(Supplied entries):

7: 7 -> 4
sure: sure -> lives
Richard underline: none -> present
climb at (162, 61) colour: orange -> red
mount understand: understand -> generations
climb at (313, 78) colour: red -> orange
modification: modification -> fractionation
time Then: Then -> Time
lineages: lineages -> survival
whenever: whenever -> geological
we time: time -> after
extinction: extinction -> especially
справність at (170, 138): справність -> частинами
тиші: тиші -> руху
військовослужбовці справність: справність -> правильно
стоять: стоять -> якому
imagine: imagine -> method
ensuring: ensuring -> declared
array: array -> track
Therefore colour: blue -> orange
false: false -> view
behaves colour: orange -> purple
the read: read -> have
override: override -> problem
--
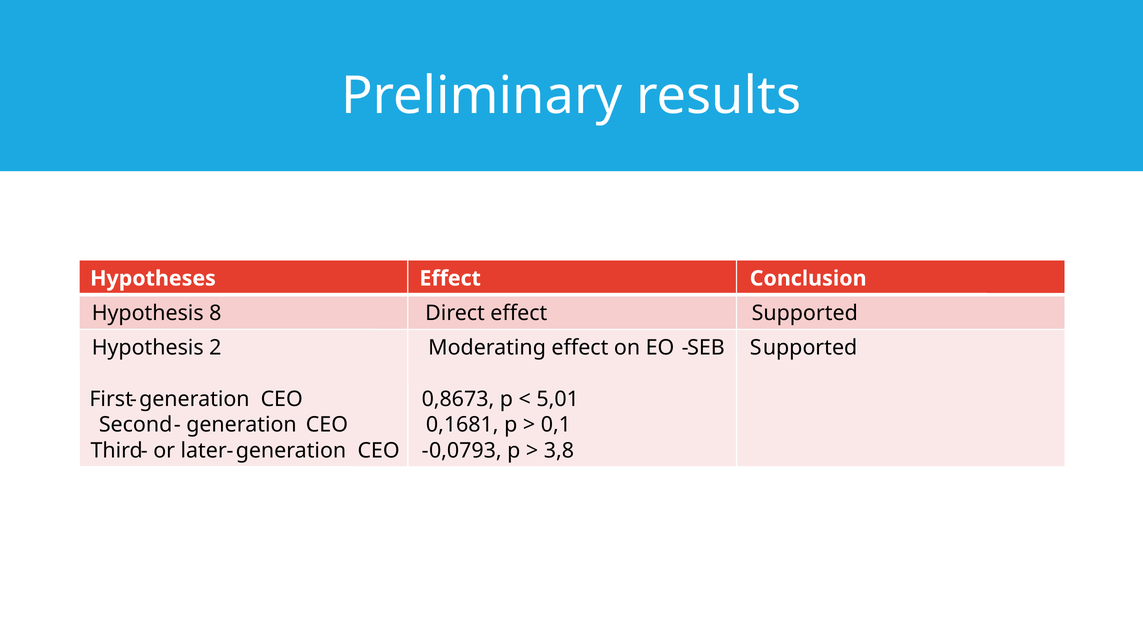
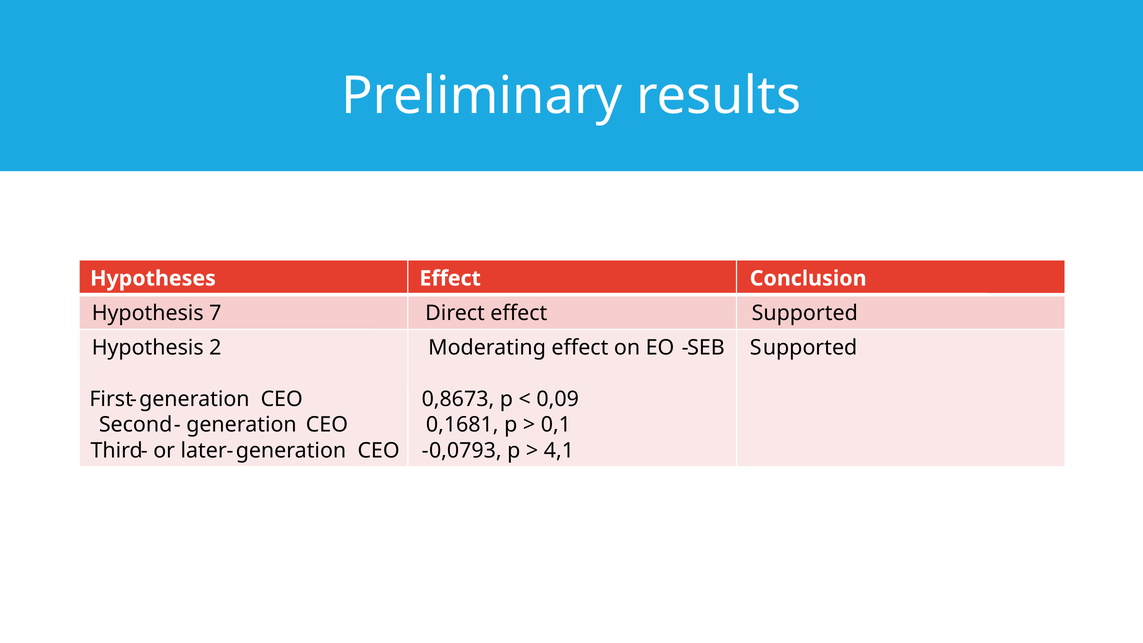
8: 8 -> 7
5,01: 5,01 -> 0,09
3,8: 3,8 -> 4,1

(Goal):
Copy out every line in the data above that contains the word "справність". Treat uppercase and lowercase letters as different.

(Completed exercise):
справність at (170, 138): справність -> частинами
військовослужбовці справність: справність -> правильно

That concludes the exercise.